It isn't my retirement that's the problem - I'm busy and happily fulfilled, at least I was pre-lockdown when my 2 voluntary jobs went into hibernation but I've still kept busy.
DH was working but was furloughed because of his asthma and early COPD. WIthin the first 6 weeks he decided to resign. I appreciate his reasons - he was in a team of 3 and his absence left 2 people covering all the shifts and unable to have a few days off as the job needed 2 staff at all times and his employer need to be able to fill his post. So he resigned, which was fine as our finances allowed it.
But it's causing huge problems now. He has no hobbies. He isn't very sociable and tends to 'share' my friends with me. I feel trapped and don't think I can take much more. Between lockdown one and lockdown 2, I got back to meeting friends for coffee. I discouraged him from coming with me, but that meant he always wanted to come and meet me afterwards so I was expected to give him a time to 'collect' me.
This afternoon I was only going to a local shop, a 2 minute walk away and said I'd go alone.
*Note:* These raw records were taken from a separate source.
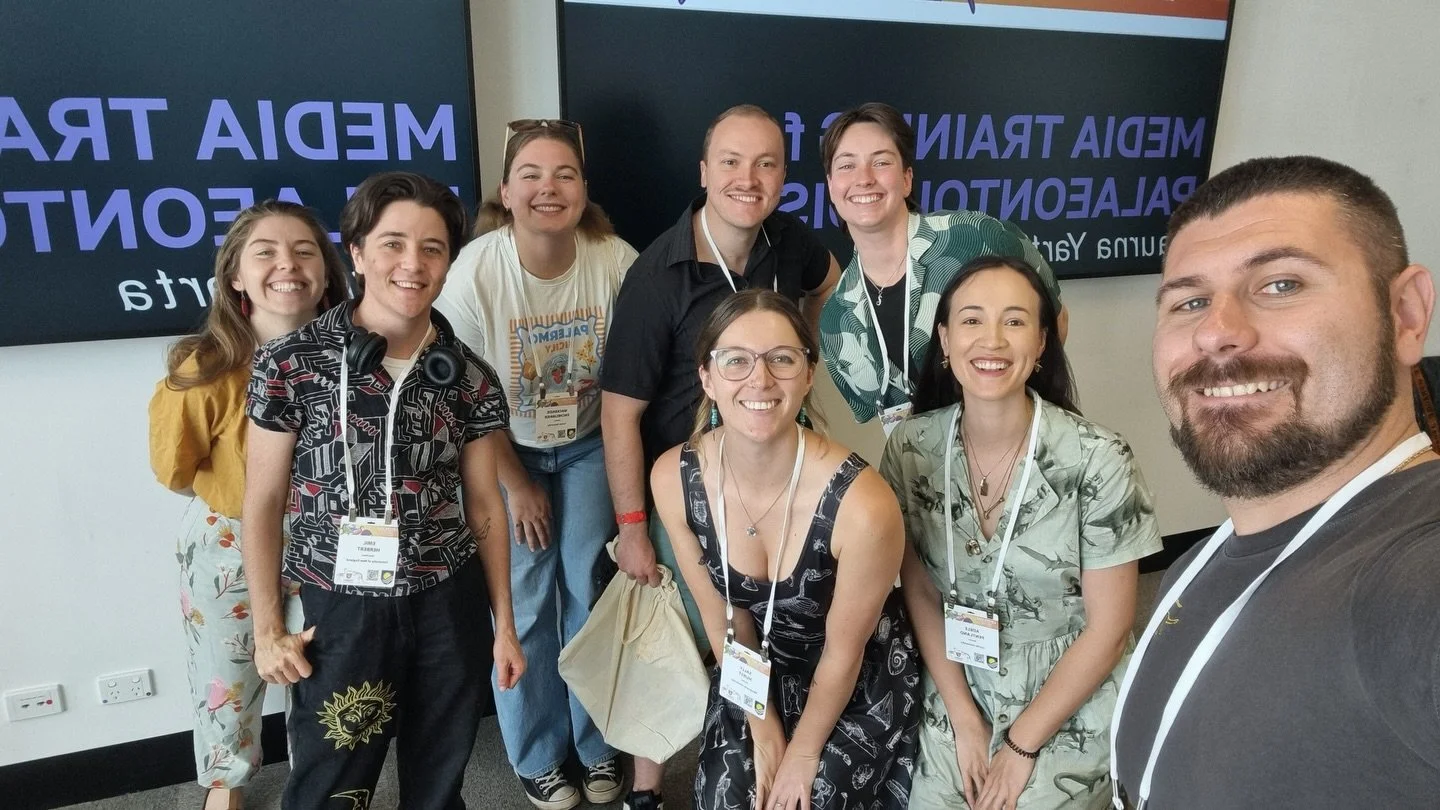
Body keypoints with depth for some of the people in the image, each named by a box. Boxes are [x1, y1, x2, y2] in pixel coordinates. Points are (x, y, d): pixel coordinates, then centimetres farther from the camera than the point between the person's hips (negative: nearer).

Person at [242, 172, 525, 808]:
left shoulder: (469, 377, -2)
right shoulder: (291, 364, -9)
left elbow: (484, 505, 5)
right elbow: (262, 503, -2)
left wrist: (504, 623, 8)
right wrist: (268, 628, -1)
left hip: (450, 607, 2)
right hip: (339, 609, -2)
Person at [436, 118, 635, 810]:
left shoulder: (616, 261, -21)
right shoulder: (474, 271, -23)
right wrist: (516, 485, -6)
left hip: (588, 446, 1)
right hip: (506, 450, -1)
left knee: (590, 590, 6)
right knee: (524, 600, 3)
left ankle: (597, 744, 29)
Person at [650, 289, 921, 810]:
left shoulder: (861, 506, -34)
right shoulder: (673, 479, -21)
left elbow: (843, 653, -17)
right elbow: (721, 615, -6)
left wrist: (803, 753, -4)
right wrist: (763, 729, 0)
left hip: (862, 683, -3)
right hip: (756, 675, 3)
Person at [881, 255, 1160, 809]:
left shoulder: (1097, 461, -20)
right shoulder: (909, 449, -11)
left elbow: (1109, 628, -13)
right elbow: (919, 593, -2)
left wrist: (1022, 744, -9)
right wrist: (964, 719, -6)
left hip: (1069, 711, -2)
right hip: (956, 697, 2)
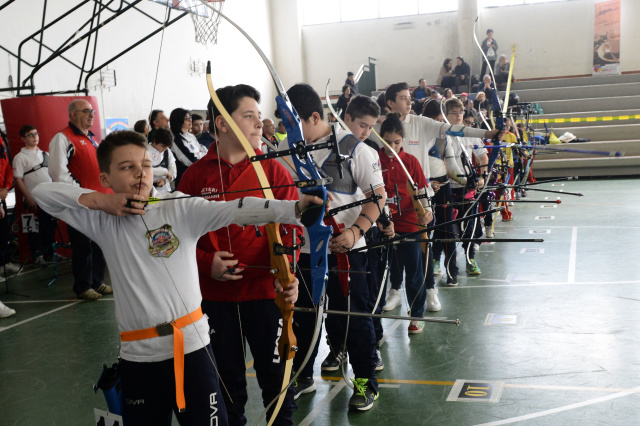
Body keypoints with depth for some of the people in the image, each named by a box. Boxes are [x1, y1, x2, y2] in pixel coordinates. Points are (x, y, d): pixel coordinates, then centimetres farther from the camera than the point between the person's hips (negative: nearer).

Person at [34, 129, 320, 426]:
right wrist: (99, 201, -7)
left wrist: (295, 208, -31)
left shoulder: (180, 208, -3)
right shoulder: (103, 222, 5)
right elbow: (42, 193, 7)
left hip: (192, 347, -2)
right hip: (137, 356, 2)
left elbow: (235, 210, -16)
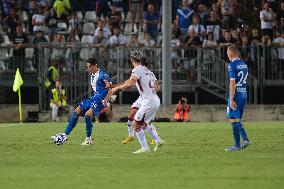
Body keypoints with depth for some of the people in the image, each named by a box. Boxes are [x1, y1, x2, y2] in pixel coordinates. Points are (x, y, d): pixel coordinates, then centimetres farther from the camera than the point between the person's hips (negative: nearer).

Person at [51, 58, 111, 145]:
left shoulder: (102, 74, -12)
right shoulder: (92, 75, 16)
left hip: (100, 100, -9)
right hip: (94, 98, 9)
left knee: (87, 115, -27)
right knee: (76, 112, 0)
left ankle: (88, 140, -11)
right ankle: (65, 136, 2)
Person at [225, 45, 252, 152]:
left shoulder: (232, 65, -13)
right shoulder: (244, 64, 12)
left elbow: (232, 83, -18)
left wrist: (231, 99, -19)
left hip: (236, 95, -8)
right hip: (244, 94, 8)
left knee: (234, 120, -2)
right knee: (237, 120, 17)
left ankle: (237, 145, -3)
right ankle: (245, 140, 5)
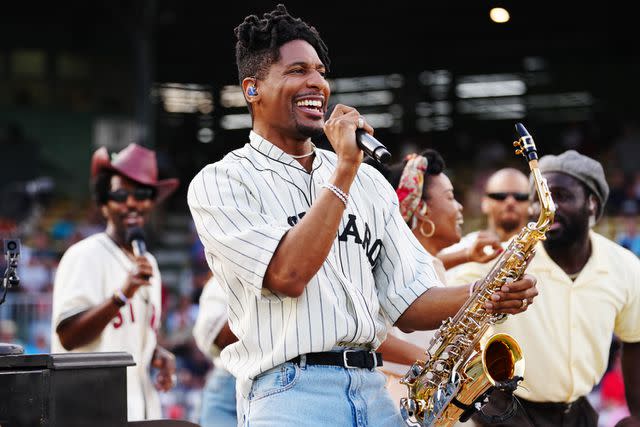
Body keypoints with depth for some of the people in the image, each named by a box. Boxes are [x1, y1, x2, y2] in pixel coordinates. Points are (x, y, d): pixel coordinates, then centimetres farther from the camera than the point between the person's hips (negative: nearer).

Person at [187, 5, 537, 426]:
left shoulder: (369, 182, 16)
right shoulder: (219, 182, 1)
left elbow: (408, 303, 13)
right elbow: (288, 275, -14)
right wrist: (345, 170, -11)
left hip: (375, 392, 5)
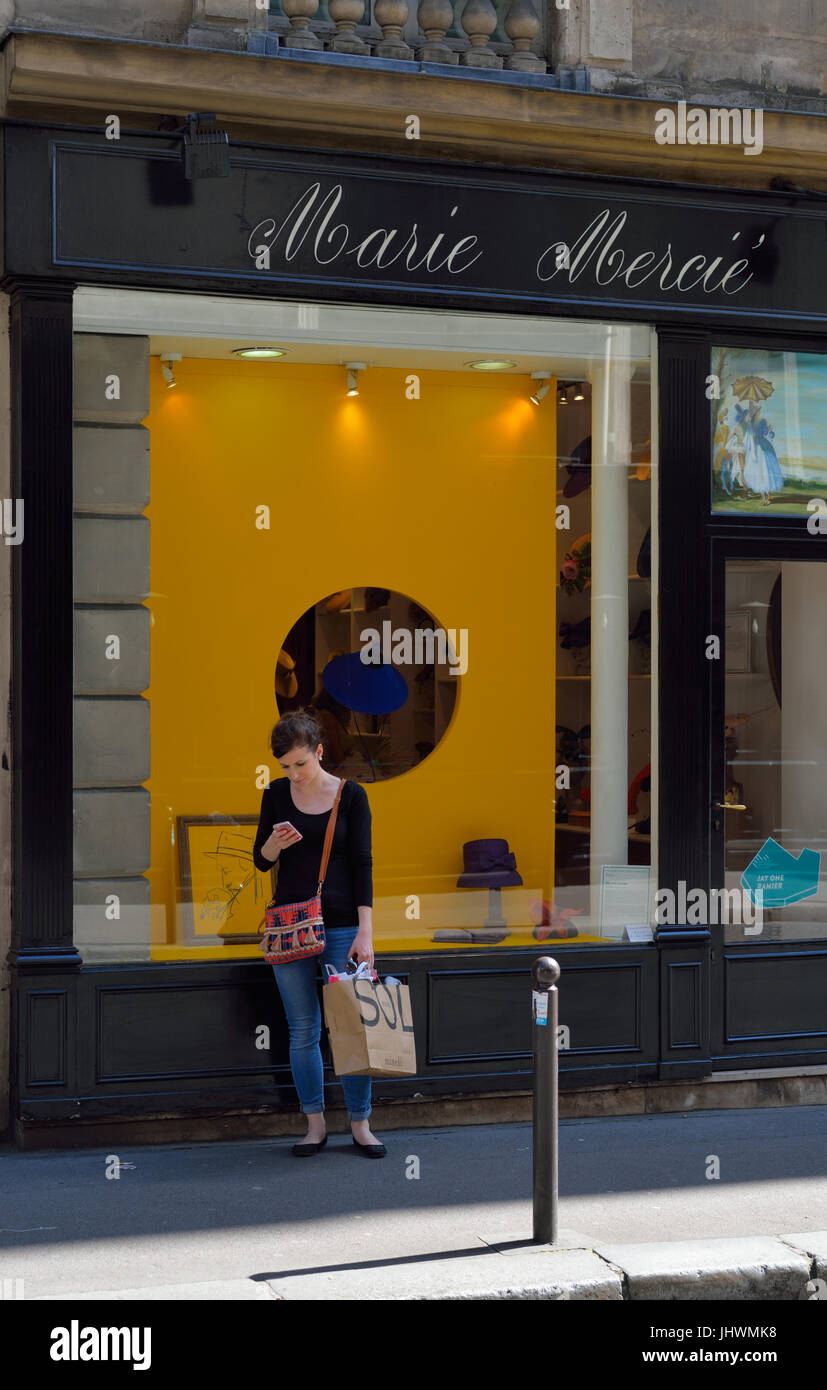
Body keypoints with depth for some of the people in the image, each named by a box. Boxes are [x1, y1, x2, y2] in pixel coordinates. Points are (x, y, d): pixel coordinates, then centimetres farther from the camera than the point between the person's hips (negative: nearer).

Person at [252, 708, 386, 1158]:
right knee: (303, 1029, 5)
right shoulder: (276, 794, 4)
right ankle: (315, 1124, 15)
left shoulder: (351, 795, -3)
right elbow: (261, 861, 8)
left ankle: (360, 1124, 10)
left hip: (341, 924, -2)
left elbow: (362, 863, -5)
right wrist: (274, 843, -16)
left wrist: (365, 931, -12)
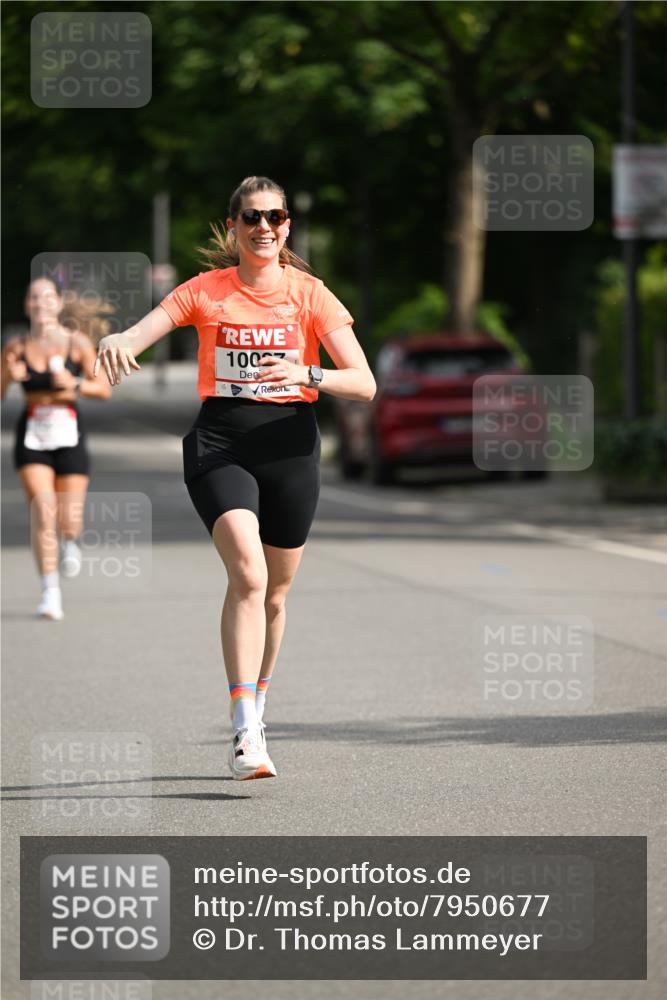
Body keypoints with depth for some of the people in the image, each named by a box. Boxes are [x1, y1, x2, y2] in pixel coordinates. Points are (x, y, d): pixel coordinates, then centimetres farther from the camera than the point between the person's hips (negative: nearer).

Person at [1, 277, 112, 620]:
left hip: (68, 435, 0)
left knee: (68, 519, -1)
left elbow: (103, 388, -1)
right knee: (42, 510, -15)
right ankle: (50, 592, -11)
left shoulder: (78, 343, -2)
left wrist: (74, 384, -18)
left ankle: (69, 541, 38)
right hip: (32, 436, 0)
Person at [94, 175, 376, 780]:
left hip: (290, 444, 2)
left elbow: (364, 384, -3)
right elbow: (139, 334, -6)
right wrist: (115, 343, -31)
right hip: (220, 444, -2)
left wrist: (307, 374, -22)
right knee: (248, 575, -22)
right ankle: (245, 733, -26)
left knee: (274, 592, 10)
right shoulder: (206, 291, 4)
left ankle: (255, 709, 34)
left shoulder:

He stood at the open door to 'wave me off'.
If anyone phones me and he's in the same room he constantly interrupts with 'Have you told her about ... ' or 'Ask him ...' After one call that he didn't interrupt, I mentioned that my friend's mum was quite ill and he said he know because he can hear every word anyone says over my mobile and deliberately listens.
I've just secured a volunteer post to keep me busy (and give me a bit of respite) and he's talking about having lunch in town with me before I start my shift and collecting me as I finish so he can walk home with me.
I don't think I can take much more of this. I want some freedom and privacy back. I've tried to talk to him rationally about it but he seems to think this is what being married is about. If it is, then I don't want to be married any more.
Can anyone offer any wisdom or advice or just a handhold? I've spent a lot of this evening quietly crying at the prospect of another 20 years of this.